Document excerpt =
····················
Long-arm statutes were designed to extend personal jurisdiction outside of state lines. But no doubt the legislators who enacted these statutes never dreamed that the long arm they were creating might stretch around the world thanks to the internet.
P enguin v. American Buddha is the latest case to shape the boundaries of the long-arm statute in an internet age. I earlier posted about 2d Circuit opinion here.
The 2d Circuit referred the jurisdiction issue in Penguin to the New York Court of Appeals. The issue, for purpose of determining long-arm jurisdiction under CPLR § 302(a)(3) (ii), is: what is the situs or location of injury of an copyright infringing action where the infringement is committed outside New York. There are two possible answers. The situs may be the location where the infringing action took place. That is the result the district court reached; and Amercian Buddha urges the Court to follow. Or the situs may be the residence or location of the principal place of business of the copyright holder, the result Penguin urges.
····················
Source material =
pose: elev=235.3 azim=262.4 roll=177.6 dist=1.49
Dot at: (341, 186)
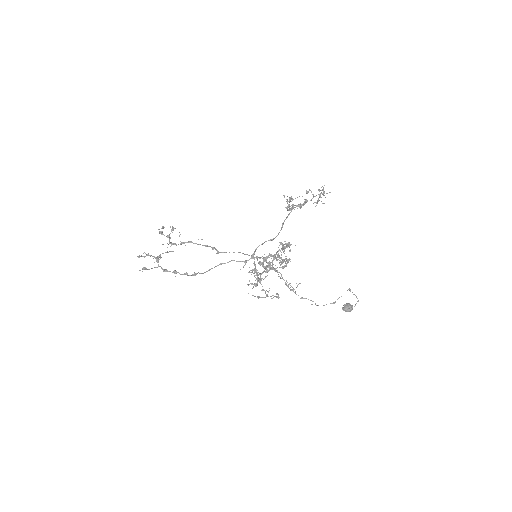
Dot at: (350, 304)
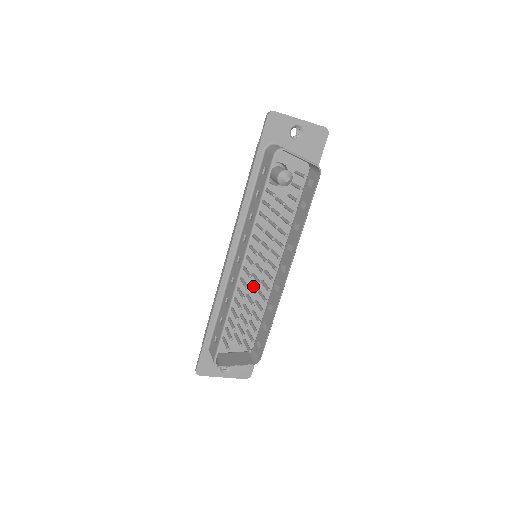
····················
Problem set =
**A.** Quote the post on long-arm jurisdiction, copying everything from "P enguin v." down to "result Penguin urges.".
**B.** Do the following statements agree with the post on long-arm jurisdiction? For each one, answer yes or no and quote the words of the post that decide it. (i) The 2d Circuit referred the jurisdiction issue in Penguin to the New York Court of Appeals. (ii) Penguin argues that the situs of injury is the location where the infringing action took place. (iii) The post says there are three possible answers to the issue.

The replies =
**A.**
P enguin v. American Buddha is the latest case to shape the boundaries of the long-arm statute in an internet age. I earlier posted about 2d Circuit opinion here.
The 2d Circuit referred the jurisdiction issue in Penguin to the New York Court of Appeals. The issue, for purpose of determining long-arm jurisdiction under CPLR § 302(a)(3) (ii), is: what is the situs or location of injury of an copyright infringing action where the infringement is committed outside New York. There are two possible answers. The situs may be the location where the infringing action took place. That is the result the district court reached; and Amercian Buddha urges the Court to follow. Or the situs may be the residence or location of the principal place of business of the copyright holder, the result Penguin urges.

**B.**
(i) Yes: "The 2d Circuit referred the jurisdiction issue in Penguin to the New York Court of Appeals."
(ii) No: "Or the situs may be the residence or location of the principal place of business of the copyright holder, the result Penguin urges."
(iii) No: "There are two possible answers."